Cooper broke wide, found a gap, raced through it, and then like a downhill skier swerving through the poles speed around and inside the mass covering defence. Try! Under the posts! Test saved.
Another penalty goal by Giteau gave the flattering scoreline of 30 -20. But it was a close-run thing, which raises the question: What went wrong with the Wallabies?
There is, of course, the matter of travelling from Hong Kong to Italy and having to play a Test against a strong and skillful Italian pack, one of the strongest in Test rugby, within seven days.
But this can hardly be offered as an excuse. We have to look at the Wallaby pack. They were frequently beaten to the ruck and maul by the Italians. This raises the matter of Phil Waugh as a starter. My feeling that whatever use he has now for the Wallabies, if any, must be off the bench as a type of closer-player.
The Wallaby scrum that the British scribes are pointing to as the weakness that will give England a victory at Twickenham had a mixed day, good at times and at other times it was overpowered.
The pack in general again conceded too many penalties for going off their feet. This time a northern hemisphere referee could not be blamed. Bryce Lawrence is a NZer and he found the same faults as Alan Lewis did last week.
The backs, especially early on when Berrick Barnes was at first five-eights, made a number of gaps with Stirling Mortlock, Timana Tahu and Digby Ioane smashing through the strong Italian defence. But there did not seem to be any fluency in converting the line-breaks to tries.
And once again, the back three (perhaps Ioane was an exception) showed a reluctance to run the ball back at the Azzurri, a team that defends solidly from set pieces but can be exposed when play fractures and the defensive line.
Talking about Tahu, who went off injured, there were problems once again with his defence against seemingly simple attacks down his defensive channel. The first Italian try was scored when a straightforward backline attack went right through Tahu’s sector with the centre shaking his head in bewilderment, rather like Al Baxter does when he picks himself off the ground after conceding another scrum penalty.

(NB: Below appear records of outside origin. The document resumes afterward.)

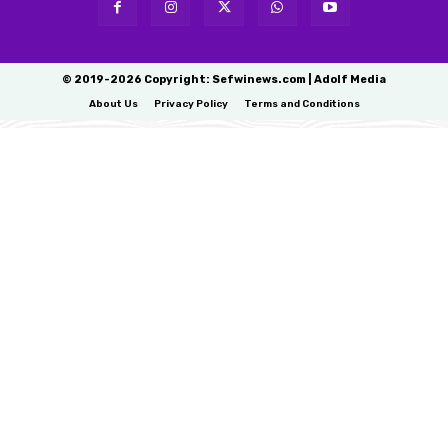
© 2019-2026 Copyright: Sefwinews.com | Adolf Media
About Us
Privacy Policy
Terms and Conditions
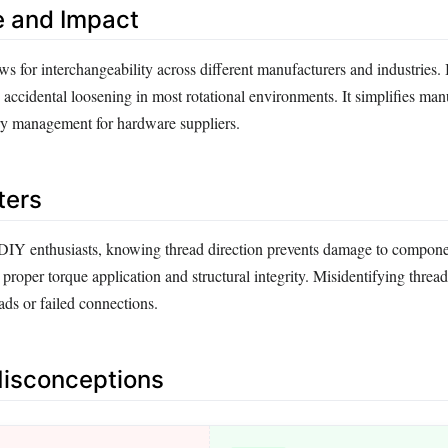
e and Impact
ws for interchangeability across different manufacturers and industries. 
 accidental loosening in most rotational environments. It simplifies man
ry management for hardware suppliers.
ters
DIY enthusiasts, knowing thread direction prevents damage to compone
 proper torque application and structural integrity. Misidentifying thread
eads or failed connections.
sconceptions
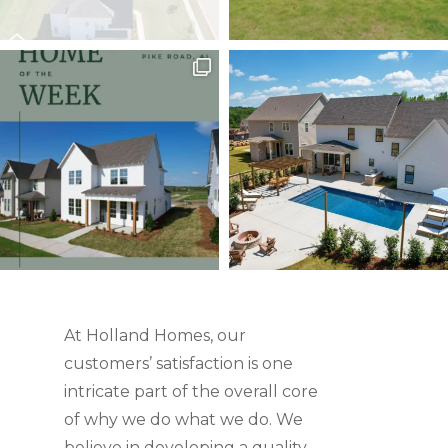
At Holland Homes, our
customers’ satisfaction is one
intricate part of the overall core
of why we do what we do. We
believe in developing a quality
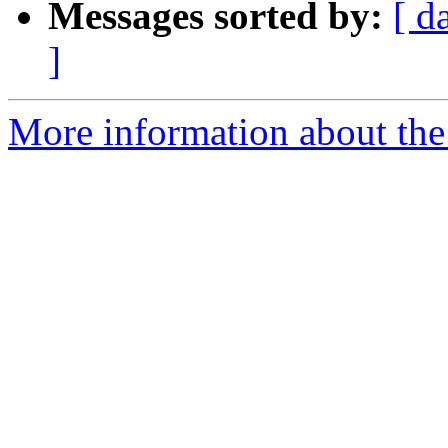
Messages sorted by:
[ d
]
More information about the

Waugh and Tahu won’t be playing against England, which leaves the set pieces for the Wallabies to worry about. The British rugby writers are adamant that a scrum-led England attack will demolish the Wallabies, despite the fact that England’s scrum and general forward play was less than impressive against a poor but game Pacific Islands side.
‘Unless England can add hard-core forwards in all three rows,’ Stephen Jones writes in The Sunday Times, ‘then they will simply be over-powered by at least two of the three South Hemisphere teams lying in wait for them.’
You don’t have to be a genius to work out who is the odd southern hemisphere team out of three: the Wallabies.
The best things about winning in an unattractive and unconvincing way as the Wallabies did against the Azzurri is that a win is a win as far as the records are concerned, and the team gets a chance to start again next week and play to a better potential than what it revealed on Saturday.
Hopefully Cooper won’t be required to produce another flash of winning magic. But I suppose there is some comfort in the fact that having done this once, he should be able to do it again.